En guise de réponse, elle leva les yeux au ciel, l'air de dire « tu connais ton père et je te garantis rien ».

Bon. J'aurais essayé, au moins.


**


A l'association, il y avait pas mal d'agitation. On aurait un peu dit une ruche. Les bénévoles avaient presque tous été réquisitionnés pour finir le chargement du matériel depuis Escolinha jusqu'au Palacio Brilhante.

A midi, je mangeai une salade sur le pouce avec Lula, Paol et Niki.

« Bon, il faut que j'aille chercher mon père, annonçai-je en finissant ma petite bouteille d'eau minérale. Tu viens, Paol ?

─ Oui. Joaquim, tu nous accompagnes ? Je veux pas attendre les artistes toute seule ».

Les artistes venaient de Sao Paolo par le vol de 15 heures. Celui de Papa en provenance de Paris atterrissait à 14h30.

Paol prit les badges nominatifs et le dossier destiné aux membres du groupe et sauta dans la voiture avec Joaquim et moi.

Il nous fallut quarante-cinq minutes pour rallier l'aéroport de Rio de Janeiro Galeão. Paol babillait joyeusement à mon côté. Joaquim, comme à son habitude, était silencieux. Il ne parlait jamais beaucoup. Une qualité, d'après moi.

« Tu peux te poser dans un coin pendant qu'on attend mon père, dis-je à Joaquim, qui n'avait pas arrêté ces derniers jours, alors qu'on entrait dans l'aéroport.

─ D'accord ».

Il s'assit sur une chaise près de l'entrée, tandis que Paol et moi nous dirigions vers la barrière devant les arrivées. Paol semblait très excitée.

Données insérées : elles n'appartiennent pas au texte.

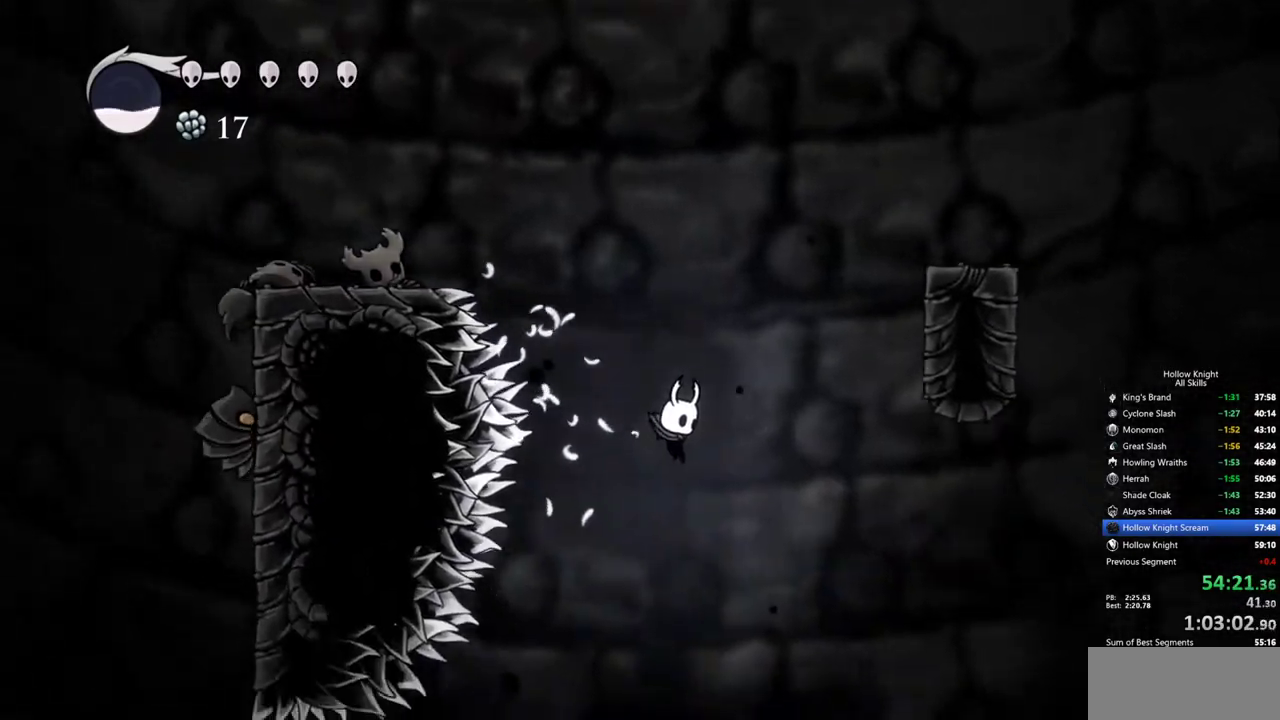
{"keys": [], "events": [[83, "left", "down"], [83, "right", "up"], [500, "left", "up"]]}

« Qu'est-ce que t'as ? lui lançai-je, un peu étonnée.

─ Ben rien. J'ai hâte de voir tonton Tomas. Ca fait mille ans.

─ A peine six mois », corrigeai-je en levant les yeux au ciel.

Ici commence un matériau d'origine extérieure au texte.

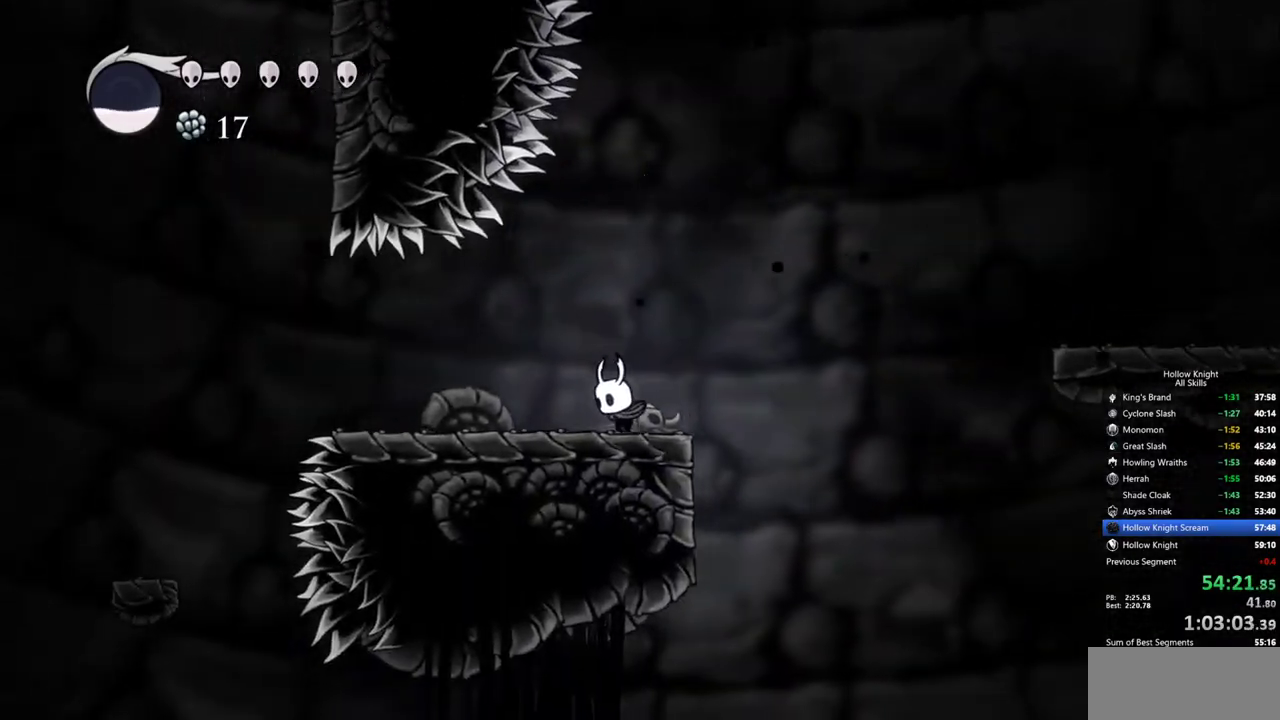
{"keys": [], "events": []}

Je m'achetai un café au distributeur, avant de vérifier l'heure à ma montre. Le 777 d'Air France avait atterri depuis une bonne demi heure. Papa n'allait pas tarder. Moi aussi, j'étais pressée de le voir. Je ne l'avais pas vu depuis la conférence du mois de décembre.

Tout à coup, les portes s'ouvrirent et plusieurs groupes de voyageurs firent leur entrée, poussant ou tirant leurs valises et leurs sacs.

Je repérai mon Papa presque tout de suite, et levai la main pour lui faire signe, tout en sautillant sur place. Il ne m'avait pas encore vue ; il parlait à quelqu'un de tout mince et de plus grand juste à côté de lui.

Je frôlai la crise cardiaque en reconnaissant Alessio, un sac de voyage noir négligemment glissé à l'épaule.